I am so sorry, she was beautiful.


----------



## sitstay (Jan 20, 2003)

I am sorry for your loss. She will be waiting for you.
Sheilah


----------



## Lilie (Feb 3, 2010)

RIP beautiful girl. Watch from above.


----------



## Bear GSD (Apr 12, 2012)

I'm so sorry for your loss.
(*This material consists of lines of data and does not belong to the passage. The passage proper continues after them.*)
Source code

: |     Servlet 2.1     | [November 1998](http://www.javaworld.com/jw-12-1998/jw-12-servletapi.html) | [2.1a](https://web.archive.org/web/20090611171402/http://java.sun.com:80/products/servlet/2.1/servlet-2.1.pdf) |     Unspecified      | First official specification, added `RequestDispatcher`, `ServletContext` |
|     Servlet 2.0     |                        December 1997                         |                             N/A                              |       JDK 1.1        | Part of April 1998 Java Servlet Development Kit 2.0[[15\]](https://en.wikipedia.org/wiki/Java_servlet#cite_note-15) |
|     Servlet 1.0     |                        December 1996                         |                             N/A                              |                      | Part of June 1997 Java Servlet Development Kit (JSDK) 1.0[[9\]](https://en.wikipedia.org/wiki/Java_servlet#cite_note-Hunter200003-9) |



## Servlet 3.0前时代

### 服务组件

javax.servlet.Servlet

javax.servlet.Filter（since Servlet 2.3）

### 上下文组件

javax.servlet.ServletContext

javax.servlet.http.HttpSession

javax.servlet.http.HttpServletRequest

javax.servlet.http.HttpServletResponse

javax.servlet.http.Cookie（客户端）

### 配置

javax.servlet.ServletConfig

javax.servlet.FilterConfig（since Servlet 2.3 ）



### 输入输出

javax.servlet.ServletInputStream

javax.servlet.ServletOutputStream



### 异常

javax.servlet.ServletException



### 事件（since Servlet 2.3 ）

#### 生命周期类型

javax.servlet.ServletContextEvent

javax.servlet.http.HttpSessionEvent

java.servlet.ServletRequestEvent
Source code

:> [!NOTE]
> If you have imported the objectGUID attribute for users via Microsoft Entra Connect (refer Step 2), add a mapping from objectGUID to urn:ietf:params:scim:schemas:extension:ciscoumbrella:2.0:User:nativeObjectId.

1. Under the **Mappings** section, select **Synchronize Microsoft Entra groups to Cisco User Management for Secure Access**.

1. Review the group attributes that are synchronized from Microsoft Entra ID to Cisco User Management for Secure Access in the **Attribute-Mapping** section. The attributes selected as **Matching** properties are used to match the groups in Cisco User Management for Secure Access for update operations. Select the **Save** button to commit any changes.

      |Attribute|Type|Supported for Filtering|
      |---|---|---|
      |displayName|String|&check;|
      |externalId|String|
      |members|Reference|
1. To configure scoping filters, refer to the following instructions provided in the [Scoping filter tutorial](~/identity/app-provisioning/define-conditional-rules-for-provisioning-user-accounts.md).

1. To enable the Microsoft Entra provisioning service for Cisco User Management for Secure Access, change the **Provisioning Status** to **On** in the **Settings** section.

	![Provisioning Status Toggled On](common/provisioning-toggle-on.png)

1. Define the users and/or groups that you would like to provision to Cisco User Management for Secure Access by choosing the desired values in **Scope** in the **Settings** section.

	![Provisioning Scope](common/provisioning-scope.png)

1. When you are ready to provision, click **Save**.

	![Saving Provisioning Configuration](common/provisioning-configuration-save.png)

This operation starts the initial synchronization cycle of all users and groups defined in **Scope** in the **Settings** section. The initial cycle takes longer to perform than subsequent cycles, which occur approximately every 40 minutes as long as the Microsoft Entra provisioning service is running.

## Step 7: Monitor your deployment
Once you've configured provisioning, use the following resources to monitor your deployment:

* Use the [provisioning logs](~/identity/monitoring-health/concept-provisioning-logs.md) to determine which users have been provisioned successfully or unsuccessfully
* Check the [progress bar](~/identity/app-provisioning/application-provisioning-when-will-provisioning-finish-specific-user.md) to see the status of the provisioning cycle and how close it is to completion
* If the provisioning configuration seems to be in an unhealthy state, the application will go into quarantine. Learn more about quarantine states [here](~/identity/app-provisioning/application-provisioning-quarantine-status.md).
Kiya was a beautiful girl!


----------



## GatorBytes (Jul 16, 2012)

Very sorry

RIP little baby doggie
:hugs:


----------



## Cheerful1 (Sep 27, 2011)

Run free at the bridge, Kiya.


----------



## wolfstraum (May 2, 2003)

:rip: Kiya.....<<<hugs>>>

so sorry for your loss


Lee


----------



## Lauri & The Gang (Jun 28, 2001)

What a beautiful girl she was.


----------



## 1sttimeforgsd (Jul 29, 2010)

Sorry for the loss of your precious Kiya, run free beautiful girl, run free. :welcome:


----------



## msvette2u (Mar 20, 2006)

I'm so sorry :hugs: RIP Kiya...


----------



## katdog5911 (Sep 24, 2011)

There is never a good time to say goodbye.....RIP Kiya


----------



## readaboutdogs (Jul 8, 2001)

So sorry, that is such a beautiful pic.


----------